The last thing I'd like to try is a random forest - I'm hoping this model will produce better results, though I'm not sure how much it'll actually improve. 

In [23]:
# Probably should have done something like this much earlier, but here's a generic dataframe cleaner

from sklearn.ensemble import RandomForestClassifier


def df_cleaner(titanic):
    
    titanic["Age"] = titanic["Age"].fillna(titanic["Age"].median())
    titanic["Fare"] = titanic["Fare"].fillna(titanic["Fare"].median())
    # Replace all the occurences of male with the number 0.
    titanic.loc[titanic["Sex"] == "male", "Sex"] = 0

    # Replace all the occurences of female with the number 1.
    titanic.loc[titanic["Sex"] == "female", "Sex"] = 1

    titanic["Embarked"] = titanic["Embarked"].fillna("S")

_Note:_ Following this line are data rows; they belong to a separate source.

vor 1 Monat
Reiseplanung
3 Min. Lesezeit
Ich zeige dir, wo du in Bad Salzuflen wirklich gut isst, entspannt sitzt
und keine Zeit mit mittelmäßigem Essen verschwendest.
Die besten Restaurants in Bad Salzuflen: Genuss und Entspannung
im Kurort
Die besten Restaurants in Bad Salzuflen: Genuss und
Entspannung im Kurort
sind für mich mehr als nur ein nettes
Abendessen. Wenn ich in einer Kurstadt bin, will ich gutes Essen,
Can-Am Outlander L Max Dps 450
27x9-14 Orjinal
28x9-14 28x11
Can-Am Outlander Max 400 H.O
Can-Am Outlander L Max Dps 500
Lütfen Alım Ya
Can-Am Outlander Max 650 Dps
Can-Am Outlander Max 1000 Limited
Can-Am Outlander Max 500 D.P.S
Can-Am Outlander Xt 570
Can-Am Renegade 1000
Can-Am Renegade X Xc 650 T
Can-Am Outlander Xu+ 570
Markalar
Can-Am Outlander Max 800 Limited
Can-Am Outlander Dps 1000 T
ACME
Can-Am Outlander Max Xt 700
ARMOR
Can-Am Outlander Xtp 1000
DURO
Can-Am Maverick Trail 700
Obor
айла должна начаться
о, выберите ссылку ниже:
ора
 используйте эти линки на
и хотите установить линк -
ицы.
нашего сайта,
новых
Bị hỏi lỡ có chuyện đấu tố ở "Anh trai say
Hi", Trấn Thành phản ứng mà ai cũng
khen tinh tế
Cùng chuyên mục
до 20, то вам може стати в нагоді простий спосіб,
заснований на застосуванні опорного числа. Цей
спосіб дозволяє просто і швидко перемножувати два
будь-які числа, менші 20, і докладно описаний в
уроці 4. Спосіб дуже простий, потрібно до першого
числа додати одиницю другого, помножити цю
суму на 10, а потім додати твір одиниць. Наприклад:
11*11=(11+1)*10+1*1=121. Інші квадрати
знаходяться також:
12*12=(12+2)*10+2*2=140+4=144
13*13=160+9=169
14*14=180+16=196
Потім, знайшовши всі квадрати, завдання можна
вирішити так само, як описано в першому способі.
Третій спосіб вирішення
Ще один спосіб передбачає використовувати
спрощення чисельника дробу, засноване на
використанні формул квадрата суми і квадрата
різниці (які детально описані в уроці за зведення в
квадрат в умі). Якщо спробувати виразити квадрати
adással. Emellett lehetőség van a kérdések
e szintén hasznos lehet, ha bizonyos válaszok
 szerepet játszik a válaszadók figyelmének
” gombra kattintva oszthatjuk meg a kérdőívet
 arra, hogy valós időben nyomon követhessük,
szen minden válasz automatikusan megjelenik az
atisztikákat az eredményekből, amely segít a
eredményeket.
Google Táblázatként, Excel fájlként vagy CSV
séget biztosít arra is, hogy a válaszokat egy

    titanic.loc[titanic["Embarked"] == "S", "Embarked"] = 0
    titanic.loc[titanic["Embarked"] == "C", "Embarked"] = 1
    titanic.loc[titanic["Embarked"] == "Q", "Embarked"] = 2

    return titanic

 # Read in the training data.
train = pandas.read_csv('train.csv')

# Set sampling.
sampling = .5

# Clean it up.
# Remove unused columns, clean age, and convert gender to binary column.
train.drop(['Name', 'PassengerId', 'Ticket', 'Cabin'], axis=1, inplace=True)
train = df_cleaner(train)

predictors = ['Pclass', 'Sex', 'Age', 'SibSp', 'Parch', 'Fare', 'Embarked']

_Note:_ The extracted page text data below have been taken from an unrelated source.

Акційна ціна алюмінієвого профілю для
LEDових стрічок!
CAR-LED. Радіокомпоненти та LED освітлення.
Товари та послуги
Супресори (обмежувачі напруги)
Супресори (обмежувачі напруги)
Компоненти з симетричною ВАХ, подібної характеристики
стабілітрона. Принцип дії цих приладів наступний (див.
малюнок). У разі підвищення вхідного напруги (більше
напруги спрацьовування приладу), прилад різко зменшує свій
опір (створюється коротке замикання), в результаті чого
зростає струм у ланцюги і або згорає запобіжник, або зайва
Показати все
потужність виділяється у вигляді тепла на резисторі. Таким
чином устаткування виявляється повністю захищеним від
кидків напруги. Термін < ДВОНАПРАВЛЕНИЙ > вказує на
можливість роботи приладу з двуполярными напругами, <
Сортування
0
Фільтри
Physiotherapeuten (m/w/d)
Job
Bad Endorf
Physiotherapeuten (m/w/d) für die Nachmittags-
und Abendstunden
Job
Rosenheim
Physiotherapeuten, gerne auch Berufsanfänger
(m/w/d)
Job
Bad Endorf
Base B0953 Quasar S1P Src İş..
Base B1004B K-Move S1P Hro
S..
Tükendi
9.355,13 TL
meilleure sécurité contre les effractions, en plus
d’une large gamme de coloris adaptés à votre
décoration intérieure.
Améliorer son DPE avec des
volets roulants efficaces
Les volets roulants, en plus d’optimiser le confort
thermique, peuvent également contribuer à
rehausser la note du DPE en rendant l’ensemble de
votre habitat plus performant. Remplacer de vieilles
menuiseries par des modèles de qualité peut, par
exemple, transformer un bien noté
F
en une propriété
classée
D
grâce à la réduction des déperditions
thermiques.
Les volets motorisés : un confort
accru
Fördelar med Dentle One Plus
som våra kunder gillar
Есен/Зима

alg = RandomForestClassifier(random_state=1, n_estimators=300, min_samples_split=4, min_samples_leaf=2)

scores = cross_validation.cross_val_score(alg, titanic[predictors], titanic["Survived"], cv=3)

print "Score: ", scores.mean()

Score:  0.821548821549


Looking a little better! Now let's do some submitting! Woo!

Upon submission, I seem to have stumbled upon a really strange error that I can't figure out - all submissions are now receiving the same score of .71463 I don't know what to about this, and I can't figure out for the life of me what's causing this issue. Frustrating

In [24]:
# Read in the test data.
testdata = pandas.read_csv('test.csv')

test = testdata.drop(['Name', 'PassengerId', 'Ticket', 'Cabin'], axis=1)
test = df_cleaner(test)

output = alg.predict(test)

# Create a new dataframe with only the columns Kaggle wants from the dataset.
submission = pandas.DataFrame({
        "PassengerId": testdata["PassengerId"],
        "Survived": output
    })
submission.to_csv("kaggleForestWHY.csv", index=False)

NotFittedError: Estimator not fitted, call `fit` before exploiting the model.